There’s been some discussion of late of Ray Fair’s model, and particularly its prediction that George Bush will walk away with 57.5% of the two-party vote in November. Bill Hobbs and Don Sensing find this to be interesting—and, at some level, I suppose it is. But I have to mention a couple of caveats:
- I seriously doubt either major-party candidate will get 57.5% of the two-party vote. A few numbers for comparison: Ronald Reagan’s landslide in 1984 against Walter Mondale netted 59.2% of the two-party vote, while Bill Clinton’s pounding of Bob Dole got 54.7% of the two-party vote. I’d frankly be surprised if Fair’s forecast is even correct within his stated margin of error (±2.4%). To be gracious to Fair on this point, he does candidly acknowledge that there could be specification issues that would inflate the forecast.

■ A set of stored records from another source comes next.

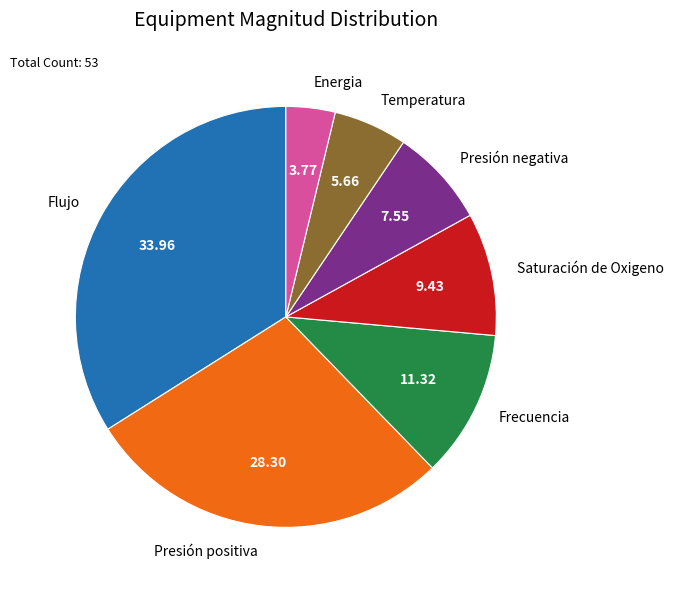

Count the number of slices in the pie.

7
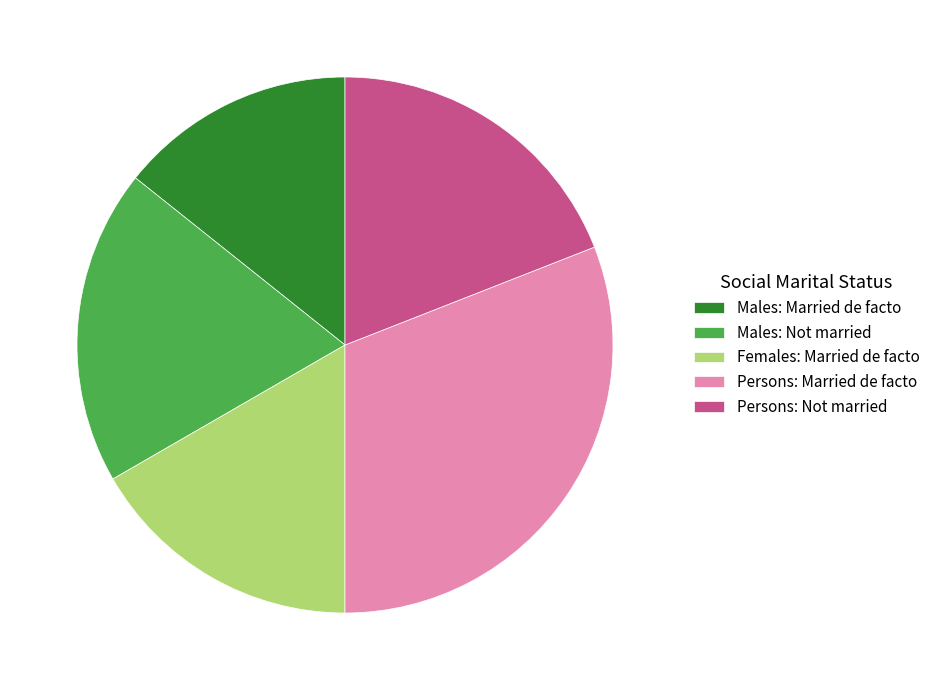

How many segments does this pie chart have?

5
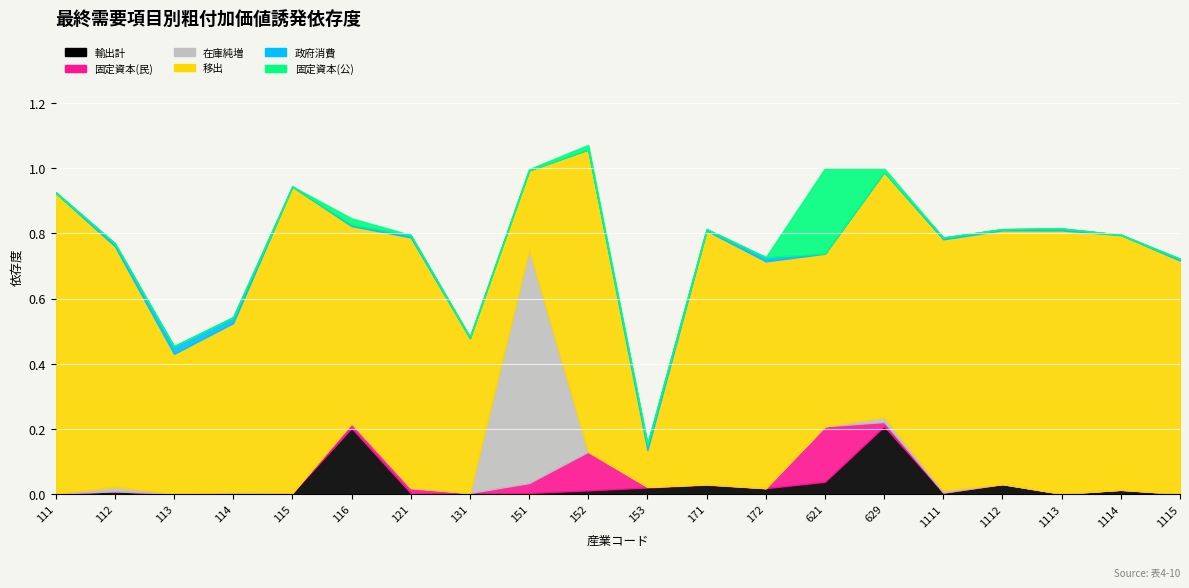

True or false: col_4 (一般政府消費支出) and col_10 (移出) cross at least once.

False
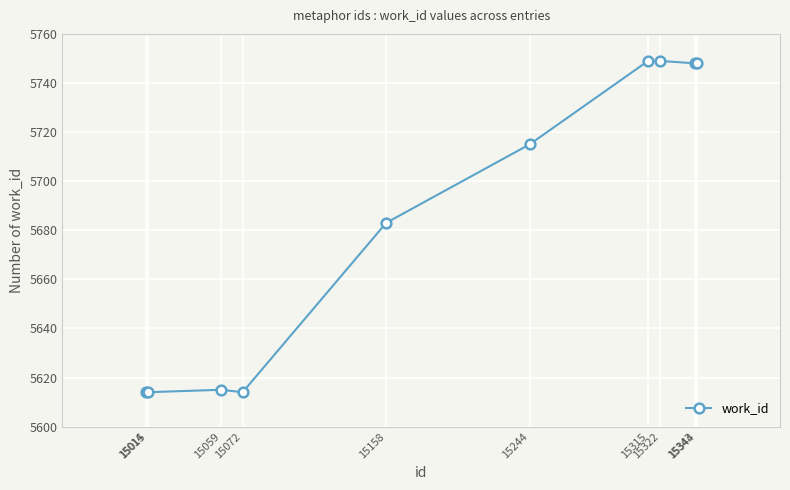

What is the smallest value displayed?

5614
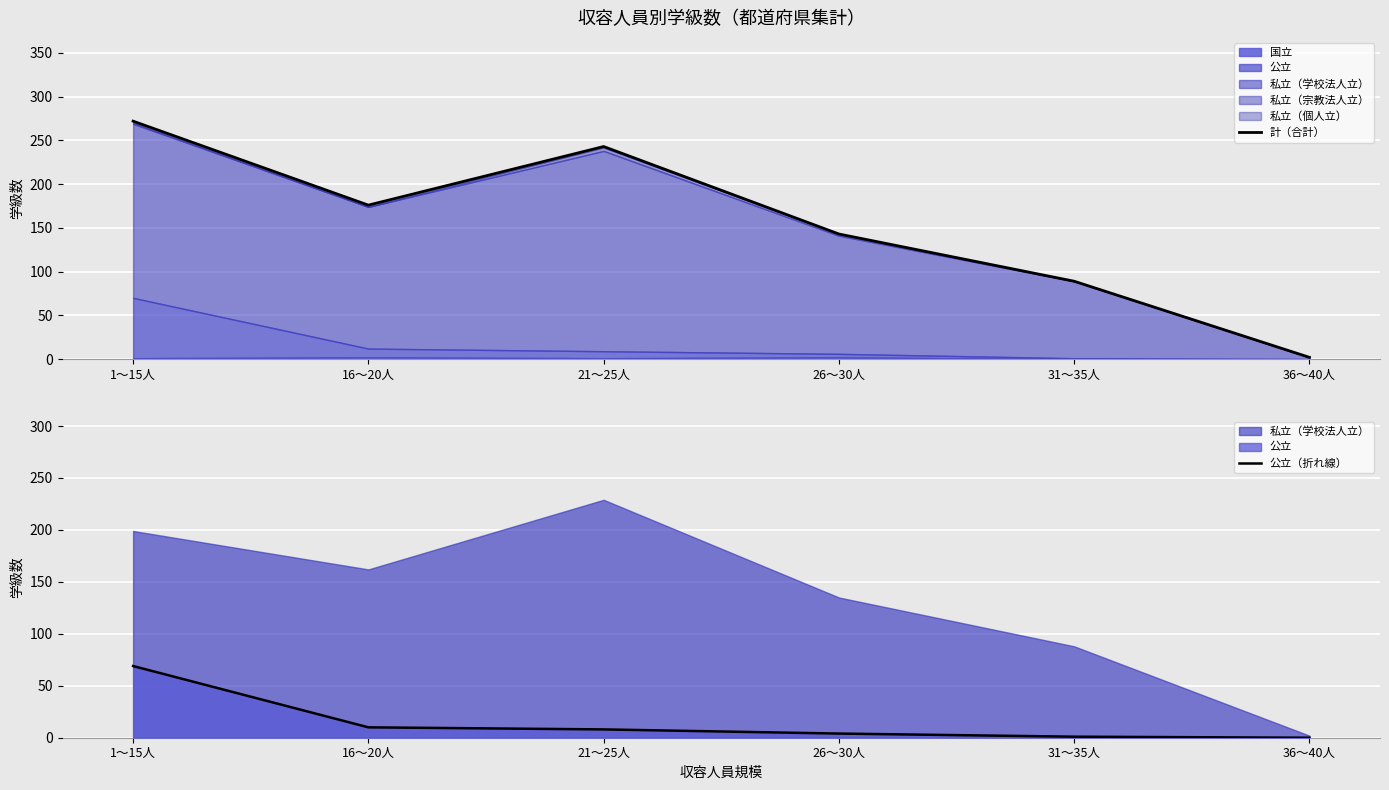

Between 1～15人 and 26～30人, which series saw the biggest shift?

計（合計）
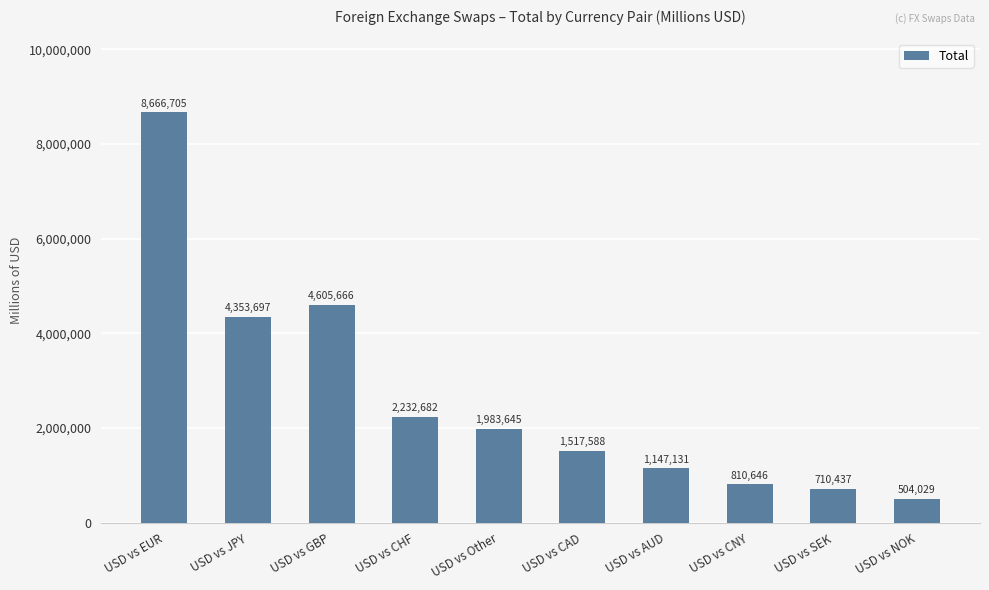

How many bars are there in total?

10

- I think forecasting models do a poor job of explaining the causal mechanisms that take place. The national economy doesn’t vote—rather, about a hundred million Americans do, and the effects of the national economy on individuals are for the most part weak (but, admittedly, can be quite strong for voters in particular industries and regions).
Of course, a third caveat is that forecasting the national vote-share is (in my opinion) a misspecification of the institutional conditions under which the election takes place; there are 51 elections (in the 50 states and District of Columbia) that allocate representation in the electoral college, and I generally think that understanding those 51 elections is much more important than forecasting the headline figure, which only has a tenuous relationship with the substantively meaningful outcome (who wins the election).
Also (potentially) of interest: back in my slightly-more-prolific days, I posted a brief exposition of my distaste for (and disinterest in) election forecasting models.